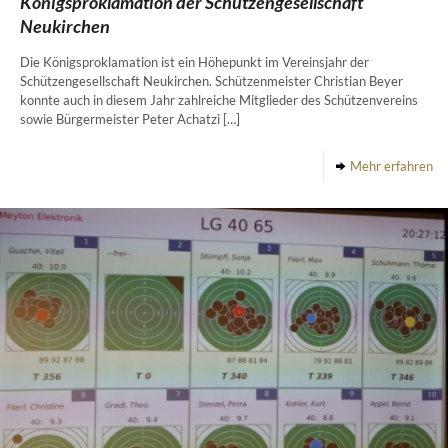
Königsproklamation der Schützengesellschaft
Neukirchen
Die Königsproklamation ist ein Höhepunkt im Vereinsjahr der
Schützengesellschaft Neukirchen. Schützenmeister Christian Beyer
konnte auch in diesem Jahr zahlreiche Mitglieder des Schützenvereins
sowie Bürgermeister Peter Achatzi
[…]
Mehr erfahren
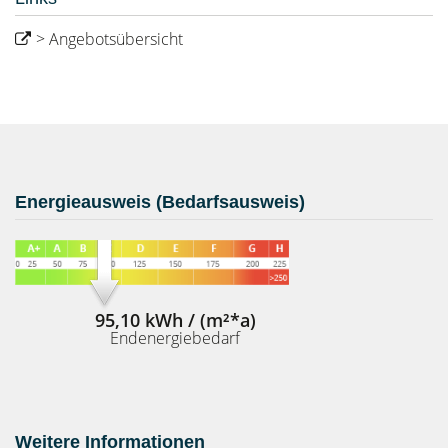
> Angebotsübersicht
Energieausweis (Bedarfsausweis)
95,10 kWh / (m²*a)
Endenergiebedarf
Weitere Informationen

--

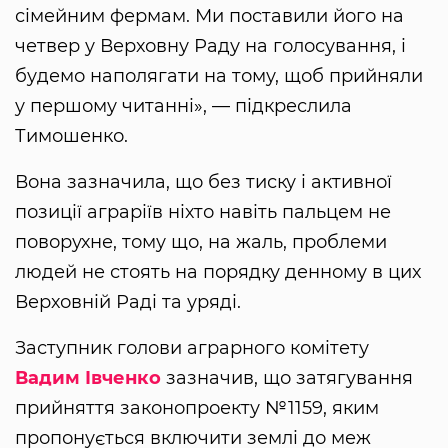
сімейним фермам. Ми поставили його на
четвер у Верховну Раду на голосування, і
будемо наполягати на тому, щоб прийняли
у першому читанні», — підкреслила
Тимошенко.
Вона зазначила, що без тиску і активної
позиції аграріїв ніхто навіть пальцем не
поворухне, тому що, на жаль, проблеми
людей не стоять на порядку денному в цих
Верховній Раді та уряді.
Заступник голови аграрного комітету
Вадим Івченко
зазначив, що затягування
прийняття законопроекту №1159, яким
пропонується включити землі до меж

...

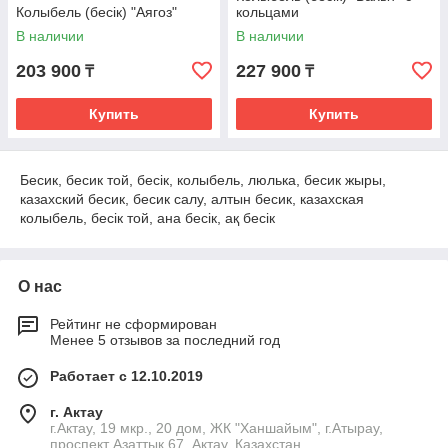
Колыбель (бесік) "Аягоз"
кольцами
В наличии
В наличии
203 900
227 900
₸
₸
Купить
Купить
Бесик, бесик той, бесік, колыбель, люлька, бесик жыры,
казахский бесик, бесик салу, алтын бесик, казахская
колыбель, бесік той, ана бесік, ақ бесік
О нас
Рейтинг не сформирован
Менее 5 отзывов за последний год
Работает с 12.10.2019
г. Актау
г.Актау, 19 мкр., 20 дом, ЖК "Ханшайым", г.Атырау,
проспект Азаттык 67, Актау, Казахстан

DIRECTIVE:
Please convert the lines of the records from the line with "Königsproklamation der Schützengesellschaft" up to and including the line with "Mehr erfahren" into a JSON list of strings, one string per line, with blank lines left out.

THE ANSWER:
[
  "Königsproklamation der Schützengesellschaft",
  "Neukirchen",
  "Die Königsproklamation ist ein Höhepunkt im Vereinsjahr der",
  "Schützengesellschaft Neukirchen. Schützenmeister Christian Beyer",
  "konnte auch in diesem Jahr zahlreiche Mitglieder des Schützenvereins",
  "sowie Bürgermeister Peter Achatzi",
  "[…]",
  "Mehr erfahren"
]